Continue an interrupted workflow by resuming from an OMERO annotation table:

name: "resumed_workflow"
omero:
  container_type: "dataset"
  container_id: 123
  table_id: 456               # Existing annotation table ID
workflow:
  resume_from_table: true     # Resume from existing progress
  read_only_mode: false

Configuration Validation#

The configuration system provides thorough validation:

  • Type checking - All fields are validated against expected types
  • Range validation - Numeric fields are checked against valid ranges
  • Dependency validation - Related fields are checked for consistency
  • 3D configuration validation - 3D settings are validated for completeness

Integration with Widgets#

Widget-generated configurations are fully compatible with YAML configurations:

# Generate config with widgets
workflow_widget = create_workflow_widget(connection=conn)
workflow_widget.display()
config = workflow_widget.get_config()

# Save widget config as YAML
config.save_yaml("widget_generated_config.yaml")
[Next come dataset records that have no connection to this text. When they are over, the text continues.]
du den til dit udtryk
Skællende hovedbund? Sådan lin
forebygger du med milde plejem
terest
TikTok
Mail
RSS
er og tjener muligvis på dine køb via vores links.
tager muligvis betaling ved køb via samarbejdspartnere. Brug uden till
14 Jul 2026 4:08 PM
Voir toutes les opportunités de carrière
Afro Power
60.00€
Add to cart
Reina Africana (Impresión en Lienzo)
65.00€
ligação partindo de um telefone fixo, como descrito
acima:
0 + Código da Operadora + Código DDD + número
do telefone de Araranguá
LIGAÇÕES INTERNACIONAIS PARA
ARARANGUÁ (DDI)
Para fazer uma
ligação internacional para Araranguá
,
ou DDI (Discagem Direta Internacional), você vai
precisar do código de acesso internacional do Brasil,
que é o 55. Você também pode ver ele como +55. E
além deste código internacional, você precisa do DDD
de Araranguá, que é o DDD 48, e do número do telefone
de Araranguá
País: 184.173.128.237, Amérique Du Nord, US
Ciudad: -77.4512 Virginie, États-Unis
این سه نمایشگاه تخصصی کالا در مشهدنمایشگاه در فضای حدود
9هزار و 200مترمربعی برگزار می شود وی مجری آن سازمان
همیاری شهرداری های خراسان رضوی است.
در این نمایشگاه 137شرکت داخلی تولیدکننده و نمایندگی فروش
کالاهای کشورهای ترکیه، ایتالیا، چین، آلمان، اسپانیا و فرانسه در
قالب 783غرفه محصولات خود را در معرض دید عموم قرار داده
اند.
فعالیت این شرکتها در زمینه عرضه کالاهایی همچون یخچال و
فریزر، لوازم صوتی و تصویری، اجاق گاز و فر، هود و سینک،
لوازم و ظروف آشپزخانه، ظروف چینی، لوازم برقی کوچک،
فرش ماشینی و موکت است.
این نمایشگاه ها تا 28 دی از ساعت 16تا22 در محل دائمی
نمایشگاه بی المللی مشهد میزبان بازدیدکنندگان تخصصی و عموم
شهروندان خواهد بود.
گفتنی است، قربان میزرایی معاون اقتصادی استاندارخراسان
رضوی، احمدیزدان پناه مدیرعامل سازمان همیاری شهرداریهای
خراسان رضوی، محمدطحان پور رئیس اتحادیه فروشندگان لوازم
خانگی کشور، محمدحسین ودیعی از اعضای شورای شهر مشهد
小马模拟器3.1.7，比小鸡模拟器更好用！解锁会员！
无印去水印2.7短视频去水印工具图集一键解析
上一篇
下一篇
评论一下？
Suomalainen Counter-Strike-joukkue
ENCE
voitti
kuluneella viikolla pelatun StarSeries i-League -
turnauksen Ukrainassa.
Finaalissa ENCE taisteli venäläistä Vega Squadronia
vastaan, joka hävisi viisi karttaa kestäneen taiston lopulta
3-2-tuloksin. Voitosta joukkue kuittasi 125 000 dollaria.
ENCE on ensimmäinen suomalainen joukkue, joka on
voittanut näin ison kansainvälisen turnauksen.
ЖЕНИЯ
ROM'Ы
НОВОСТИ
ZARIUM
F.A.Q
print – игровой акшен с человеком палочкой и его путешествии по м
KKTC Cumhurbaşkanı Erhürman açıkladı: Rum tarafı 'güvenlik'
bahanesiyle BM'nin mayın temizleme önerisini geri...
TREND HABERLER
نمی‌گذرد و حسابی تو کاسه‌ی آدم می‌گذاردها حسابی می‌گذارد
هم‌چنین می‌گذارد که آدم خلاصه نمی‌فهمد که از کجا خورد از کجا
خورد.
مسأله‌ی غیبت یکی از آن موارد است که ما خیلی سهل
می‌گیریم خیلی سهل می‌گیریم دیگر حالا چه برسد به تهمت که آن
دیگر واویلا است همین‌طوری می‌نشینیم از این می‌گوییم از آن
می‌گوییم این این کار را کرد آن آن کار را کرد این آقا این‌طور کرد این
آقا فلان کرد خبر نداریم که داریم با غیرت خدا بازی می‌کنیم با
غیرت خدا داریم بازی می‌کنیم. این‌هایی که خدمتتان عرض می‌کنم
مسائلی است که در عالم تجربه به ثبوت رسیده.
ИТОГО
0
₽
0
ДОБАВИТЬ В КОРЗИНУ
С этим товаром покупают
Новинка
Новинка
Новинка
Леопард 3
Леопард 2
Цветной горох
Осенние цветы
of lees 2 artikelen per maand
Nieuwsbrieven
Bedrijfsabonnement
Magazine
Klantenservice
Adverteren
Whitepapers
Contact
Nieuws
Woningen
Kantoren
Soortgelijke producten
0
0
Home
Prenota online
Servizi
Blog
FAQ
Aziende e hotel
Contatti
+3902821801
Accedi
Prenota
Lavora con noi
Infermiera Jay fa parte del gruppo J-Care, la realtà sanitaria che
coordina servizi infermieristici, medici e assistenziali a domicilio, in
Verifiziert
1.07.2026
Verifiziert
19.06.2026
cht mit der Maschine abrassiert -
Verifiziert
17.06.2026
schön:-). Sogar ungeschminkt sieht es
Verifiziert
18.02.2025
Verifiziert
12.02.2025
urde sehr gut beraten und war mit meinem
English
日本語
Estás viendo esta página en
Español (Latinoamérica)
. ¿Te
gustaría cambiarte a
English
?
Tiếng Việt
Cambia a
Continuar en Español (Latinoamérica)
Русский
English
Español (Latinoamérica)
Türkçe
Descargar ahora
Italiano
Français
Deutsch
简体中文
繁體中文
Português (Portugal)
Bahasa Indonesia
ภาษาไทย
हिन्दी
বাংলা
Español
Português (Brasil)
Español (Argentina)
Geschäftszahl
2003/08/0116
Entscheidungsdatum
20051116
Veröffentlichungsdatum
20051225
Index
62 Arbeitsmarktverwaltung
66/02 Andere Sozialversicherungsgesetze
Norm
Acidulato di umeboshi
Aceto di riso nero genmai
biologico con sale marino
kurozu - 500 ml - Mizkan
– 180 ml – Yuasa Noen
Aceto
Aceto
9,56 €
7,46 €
# Load and modify YAML config
config = load_config("widget_generated_config.yaml")
config.processing.batch_size = 10
config.save_yaml("modified_config.yaml")

Best Practices#

  1. Use descriptive names - Make workflow names meaningful for tracking
  2. Document your criteria - Specify clear annotation criteria
  3. Version your configs - Update version numbers when making changes
  4. Validate before running - Test configurations on small datasets first
  5. Keep configs with data - Store configuration files alongside results
  6. Use templates - Start from the provided template for completeness

Troubleshooting#

Common configuration issues and solutions:

3D Configuration Errors:

# ❌ Incorrect - missing z_range when three_d=true
spatial_coverage:
  three_d: true
  z_slices: [0, 1, 2]

# ✅ Correct - specify z_range for 3D
spatial_coverage:
  three_d: true  
  z_range_start: 0
  z_range_end: 2

Training Split Validation:

# ❌ Incorrect - fractions don't sum to 1.0
training:
  train_fraction: 0.8
  validation_fraction: 0.3

# ✅ Correct - use explicit counts or proper fractions
training:
  train_n: 8
  validate_n: 2

For more examples and tutorials, see the tutorial section for detailed workflow guides.